Она поставила на столик ведерко со льдом:
— Вчера ты назвал меня цыганкой. А я и есть цыганка. Мне кажется, что мы делаем слишком много ненужных жестов.
— А что ты понимаешь под нужными?
— Те, что доставляют удовольствие. Тут необходимо уметь тоже делать правильный выбор, что бывает порой совсем не простым делом.
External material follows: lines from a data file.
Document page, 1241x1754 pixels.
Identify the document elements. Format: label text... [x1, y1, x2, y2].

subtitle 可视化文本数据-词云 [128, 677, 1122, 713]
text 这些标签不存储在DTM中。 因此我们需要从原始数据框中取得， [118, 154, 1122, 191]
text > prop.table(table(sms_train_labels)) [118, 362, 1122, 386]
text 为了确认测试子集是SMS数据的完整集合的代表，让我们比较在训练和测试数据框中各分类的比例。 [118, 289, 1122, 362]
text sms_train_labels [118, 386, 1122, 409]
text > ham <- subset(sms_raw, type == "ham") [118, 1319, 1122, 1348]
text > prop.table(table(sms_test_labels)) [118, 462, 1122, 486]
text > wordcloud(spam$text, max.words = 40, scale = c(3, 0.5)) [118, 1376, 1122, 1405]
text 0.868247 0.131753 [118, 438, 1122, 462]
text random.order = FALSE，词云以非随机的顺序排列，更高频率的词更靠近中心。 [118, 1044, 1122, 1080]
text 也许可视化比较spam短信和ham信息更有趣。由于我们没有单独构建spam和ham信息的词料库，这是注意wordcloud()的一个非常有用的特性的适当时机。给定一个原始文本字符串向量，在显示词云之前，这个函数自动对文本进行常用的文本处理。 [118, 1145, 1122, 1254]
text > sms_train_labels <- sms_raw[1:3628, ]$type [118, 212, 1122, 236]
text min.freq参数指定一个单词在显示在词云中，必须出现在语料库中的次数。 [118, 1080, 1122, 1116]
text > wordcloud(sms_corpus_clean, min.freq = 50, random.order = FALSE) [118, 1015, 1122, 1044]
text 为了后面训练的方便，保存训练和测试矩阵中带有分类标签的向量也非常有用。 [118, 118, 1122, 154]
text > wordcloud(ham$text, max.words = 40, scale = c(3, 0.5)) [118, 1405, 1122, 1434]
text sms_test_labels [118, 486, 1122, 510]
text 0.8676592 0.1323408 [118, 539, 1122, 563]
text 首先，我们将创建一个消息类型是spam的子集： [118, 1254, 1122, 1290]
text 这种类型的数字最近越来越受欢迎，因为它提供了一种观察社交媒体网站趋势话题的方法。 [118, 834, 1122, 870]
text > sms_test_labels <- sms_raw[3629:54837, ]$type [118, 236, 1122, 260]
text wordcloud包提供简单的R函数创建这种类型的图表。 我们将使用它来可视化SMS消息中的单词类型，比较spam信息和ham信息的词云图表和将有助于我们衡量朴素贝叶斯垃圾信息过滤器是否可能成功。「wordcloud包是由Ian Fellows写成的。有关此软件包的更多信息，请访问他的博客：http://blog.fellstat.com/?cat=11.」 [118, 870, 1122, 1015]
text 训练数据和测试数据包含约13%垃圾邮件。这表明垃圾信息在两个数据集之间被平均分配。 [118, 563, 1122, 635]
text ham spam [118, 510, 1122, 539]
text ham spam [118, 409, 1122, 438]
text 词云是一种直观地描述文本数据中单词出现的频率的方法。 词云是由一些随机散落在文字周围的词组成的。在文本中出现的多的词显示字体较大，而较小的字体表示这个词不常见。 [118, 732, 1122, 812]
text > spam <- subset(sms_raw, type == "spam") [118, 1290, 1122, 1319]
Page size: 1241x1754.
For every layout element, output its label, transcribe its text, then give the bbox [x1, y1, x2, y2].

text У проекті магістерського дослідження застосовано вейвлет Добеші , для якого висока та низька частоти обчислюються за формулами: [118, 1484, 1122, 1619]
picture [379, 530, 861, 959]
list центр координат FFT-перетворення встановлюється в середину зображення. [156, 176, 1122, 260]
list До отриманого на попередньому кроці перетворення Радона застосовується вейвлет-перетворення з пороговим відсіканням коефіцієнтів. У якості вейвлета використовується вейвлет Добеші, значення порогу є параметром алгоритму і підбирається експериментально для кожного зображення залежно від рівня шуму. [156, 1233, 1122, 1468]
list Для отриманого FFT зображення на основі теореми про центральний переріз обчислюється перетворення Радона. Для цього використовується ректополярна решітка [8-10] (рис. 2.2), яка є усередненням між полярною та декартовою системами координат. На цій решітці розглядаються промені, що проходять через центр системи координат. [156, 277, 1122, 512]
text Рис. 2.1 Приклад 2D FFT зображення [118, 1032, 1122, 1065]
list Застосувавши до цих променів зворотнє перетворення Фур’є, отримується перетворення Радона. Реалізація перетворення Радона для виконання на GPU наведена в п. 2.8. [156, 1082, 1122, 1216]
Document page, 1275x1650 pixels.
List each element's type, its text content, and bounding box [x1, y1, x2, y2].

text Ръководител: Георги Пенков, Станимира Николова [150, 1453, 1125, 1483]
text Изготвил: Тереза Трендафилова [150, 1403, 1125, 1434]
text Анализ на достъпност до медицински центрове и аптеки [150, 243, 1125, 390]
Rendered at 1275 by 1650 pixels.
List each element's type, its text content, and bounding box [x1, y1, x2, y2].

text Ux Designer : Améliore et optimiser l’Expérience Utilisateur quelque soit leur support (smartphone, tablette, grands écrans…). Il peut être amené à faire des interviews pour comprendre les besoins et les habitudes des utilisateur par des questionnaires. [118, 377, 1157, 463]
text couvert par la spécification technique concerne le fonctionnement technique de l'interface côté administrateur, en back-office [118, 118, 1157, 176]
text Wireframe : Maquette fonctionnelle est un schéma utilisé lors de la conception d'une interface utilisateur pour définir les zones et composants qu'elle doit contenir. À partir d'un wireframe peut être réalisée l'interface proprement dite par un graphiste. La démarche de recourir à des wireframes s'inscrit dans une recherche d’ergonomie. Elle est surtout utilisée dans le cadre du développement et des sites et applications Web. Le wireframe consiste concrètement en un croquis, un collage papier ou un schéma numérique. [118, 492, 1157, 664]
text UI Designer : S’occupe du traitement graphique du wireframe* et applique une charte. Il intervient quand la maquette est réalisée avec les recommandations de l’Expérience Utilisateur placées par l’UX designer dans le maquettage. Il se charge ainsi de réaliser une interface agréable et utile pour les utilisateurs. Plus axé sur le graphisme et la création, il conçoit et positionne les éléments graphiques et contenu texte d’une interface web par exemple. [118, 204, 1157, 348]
— Ты права, можно и ошибиться.
Они уселись за стол. И начался хоровод тарелок, которые Изабель старалась как можно быстрее менять, так как считала совместное пребывание за обеденным столом нелепой привычкой, когда надо было набивать рот какими-то продуктами, затем разжевывать и глотать бесформенную и потерявшую всякий вкус массу. Говорить за едой почти невозможно, а руки постоянно заняты. Если внимательно приглядеться к сидящим напротив людям, то можно заметить, что у них частенько прилипает к губам петрушка или рот вымазан маслом, которое они забывают порой промокнуть салфеткой. И вот подобное действие настолько полюбилось людям, что превратилось в некий изо дня в день повторявшийся ритуал, символизировавший семейную жизнь, или же — что еще хуже — в пышную церемонию с соблюдением табеля о рангах, в то время как здравый смысл подсказывает, что человеку лучше было бы удовлетворять свои потребности в еде подальше от посторонних глаз.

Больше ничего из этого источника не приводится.